* Exercise *
Copy each of the items below line for line, keeping every number, letter and space unchanged.

* Record list *

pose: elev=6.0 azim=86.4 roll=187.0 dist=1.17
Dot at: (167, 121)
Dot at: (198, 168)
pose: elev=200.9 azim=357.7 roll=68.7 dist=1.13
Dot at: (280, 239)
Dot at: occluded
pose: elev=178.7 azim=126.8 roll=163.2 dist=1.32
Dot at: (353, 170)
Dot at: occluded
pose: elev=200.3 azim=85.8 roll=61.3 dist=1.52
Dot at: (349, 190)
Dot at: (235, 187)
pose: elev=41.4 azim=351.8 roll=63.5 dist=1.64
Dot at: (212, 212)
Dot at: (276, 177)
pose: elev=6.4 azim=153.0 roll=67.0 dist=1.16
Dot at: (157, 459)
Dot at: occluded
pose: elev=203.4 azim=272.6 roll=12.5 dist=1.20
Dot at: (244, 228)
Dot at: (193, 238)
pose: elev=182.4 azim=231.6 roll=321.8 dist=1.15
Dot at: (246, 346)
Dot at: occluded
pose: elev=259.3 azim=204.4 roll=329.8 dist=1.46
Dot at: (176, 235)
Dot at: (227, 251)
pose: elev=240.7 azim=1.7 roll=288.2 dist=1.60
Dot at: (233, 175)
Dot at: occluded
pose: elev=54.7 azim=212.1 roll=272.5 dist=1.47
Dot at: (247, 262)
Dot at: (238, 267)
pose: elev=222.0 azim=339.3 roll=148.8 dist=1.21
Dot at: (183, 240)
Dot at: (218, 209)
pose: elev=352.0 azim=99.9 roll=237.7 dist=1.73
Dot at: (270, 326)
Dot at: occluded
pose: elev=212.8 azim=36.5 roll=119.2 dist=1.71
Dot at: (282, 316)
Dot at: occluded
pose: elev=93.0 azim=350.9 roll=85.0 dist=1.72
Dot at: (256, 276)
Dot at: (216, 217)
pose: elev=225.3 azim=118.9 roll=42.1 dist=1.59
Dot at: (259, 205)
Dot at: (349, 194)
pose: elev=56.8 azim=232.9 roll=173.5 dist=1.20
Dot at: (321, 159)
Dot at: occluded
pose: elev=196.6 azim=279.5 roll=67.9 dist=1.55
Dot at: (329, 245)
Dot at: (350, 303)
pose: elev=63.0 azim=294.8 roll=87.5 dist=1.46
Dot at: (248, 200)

* Response *
pose: elev=6.0 azim=86.4 roll=187.0 dist=1.17
Dot at: (167, 121)
Dot at: (198, 168)
pose: elev=200.9 azim=357.7 roll=68.7 dist=1.13
Dot at: (280, 239)
Dot at: occluded
pose: elev=178.7 azim=126.8 roll=163.2 dist=1.32
Dot at: (353, 170)
Dot at: occluded
pose: elev=200.3 azim=85.8 roll=61.3 dist=1.52
Dot at: (349, 190)
Dot at: (235, 187)
pose: elev=41.4 azim=351.8 roll=63.5 dist=1.64
Dot at: (212, 212)
Dot at: (276, 177)
pose: elev=6.4 azim=153.0 roll=67.0 dist=1.16
Dot at: (157, 459)
Dot at: occluded
pose: elev=203.4 azim=272.6 roll=12.5 dist=1.20
Dot at: (244, 228)
Dot at: (193, 238)
pose: elev=182.4 azim=231.6 roll=321.8 dist=1.15
Dot at: (246, 346)
Dot at: occluded
pose: elev=259.3 azim=204.4 roll=329.8 dist=1.46
Dot at: (176, 235)
Dot at: (227, 251)
pose: elev=240.7 azim=1.7 roll=288.2 dist=1.60
Dot at: (233, 175)
Dot at: occluded
pose: elev=54.7 azim=212.1 roll=272.5 dist=1.47
Dot at: (247, 262)
Dot at: (238, 267)
pose: elev=222.0 azim=339.3 roll=148.8 dist=1.21
Dot at: (183, 240)
Dot at: (218, 209)
pose: elev=352.0 azim=99.9 roll=237.7 dist=1.73
Dot at: (270, 326)
Dot at: occluded
pose: elev=212.8 azim=36.5 roll=119.2 dist=1.71
Dot at: (282, 316)
Dot at: occluded
pose: elev=93.0 azim=350.9 roll=85.0 dist=1.72
Dot at: (256, 276)
Dot at: (216, 217)
pose: elev=225.3 azim=118.9 roll=42.1 dist=1.59
Dot at: (259, 205)
Dot at: (349, 194)
pose: elev=56.8 azim=232.9 roll=173.5 dist=1.20
Dot at: (321, 159)
Dot at: occluded
pose: elev=196.6 azim=279.5 roll=67.9 dist=1.55
Dot at: (329, 245)
Dot at: (350, 303)
pose: elev=63.0 azim=294.8 roll=87.5 dist=1.46
Dot at: (248, 200)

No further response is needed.